Task details:
Could you reproduce the lines below word for word, leaving out the pictures?

Data excerpts
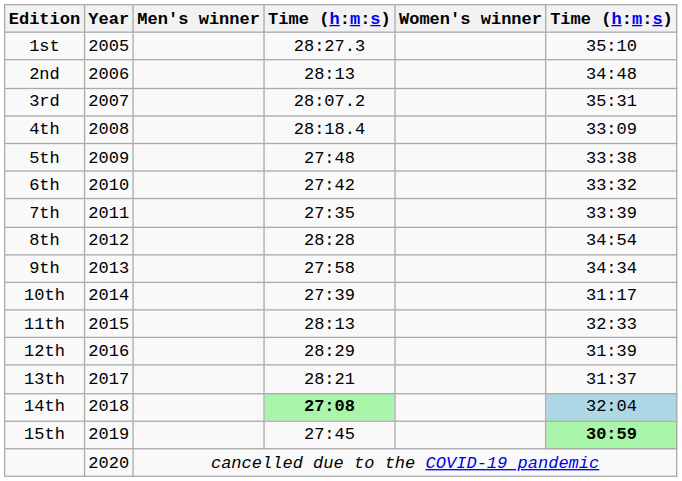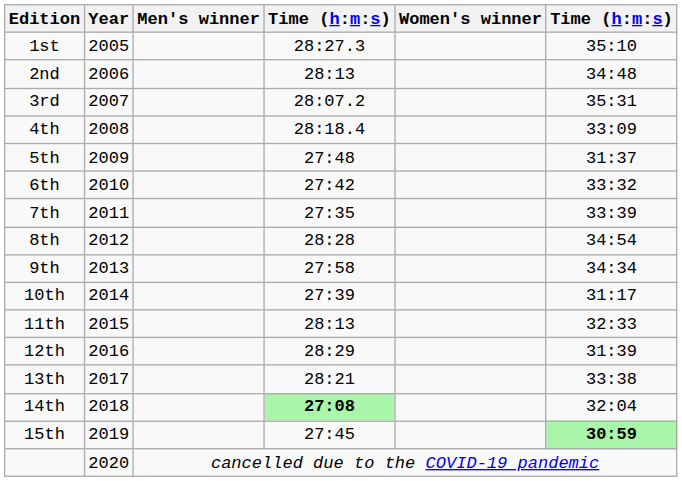5th | column 6: 33:38 -> 31:37
13th | column 6: 31:37 -> 33:38
14th | column 6: lightblue background -> no background
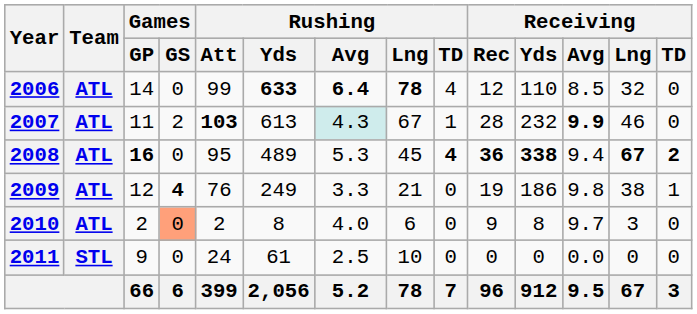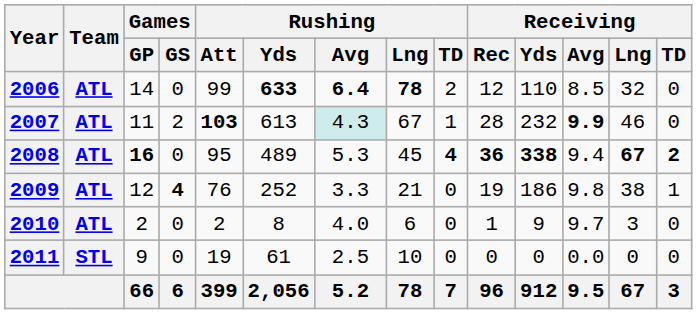2006 | Rushing / TD: 4 -> 2
2009 | Rushing / Yds: 249 -> 252
2010 | Games / GS: lightsalmon background -> no background
2010 | Receiving / Rec: 9 -> 1
2010 | Receiving / Yds: 8 -> 9
2011 | Rushing / Att: 24 -> 19
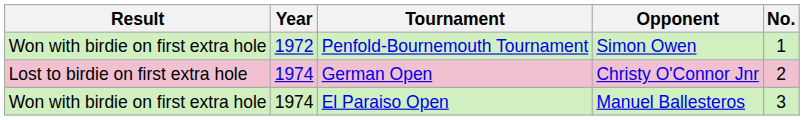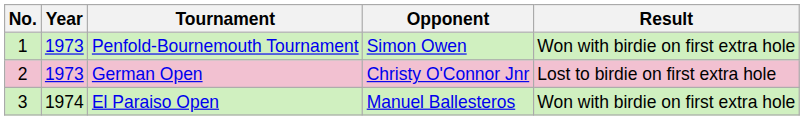columns swapped: No. <-> Result
Penfold-Bournemouth Tournament | Year: 1972 -> 1973
German Open | Year: 1974 -> 1973
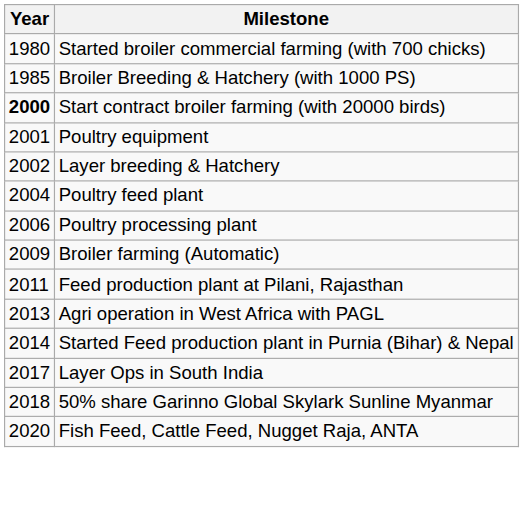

Solution:
5th | column 6: 33:38 -> 31:37
13th | column 6: 31:37 -> 33:38
14th | column 6: lightblue background -> no background
2006 | Rushing / TD: 4 -> 2
2009 | Rushing / Yds: 249 -> 252
2010 | Games / GS: lightsalmon background -> no background
2010 | Receiving / Rec: 9 -> 1
2010 | Receiving / Yds: 8 -> 9
2011 | Rushing / Att: 24 -> 19
columns swapped: No. <-> Result
Penfold-Bournemouth Tournament | Year: 1972 -> 1973
German Open | Year: 1974 -> 1973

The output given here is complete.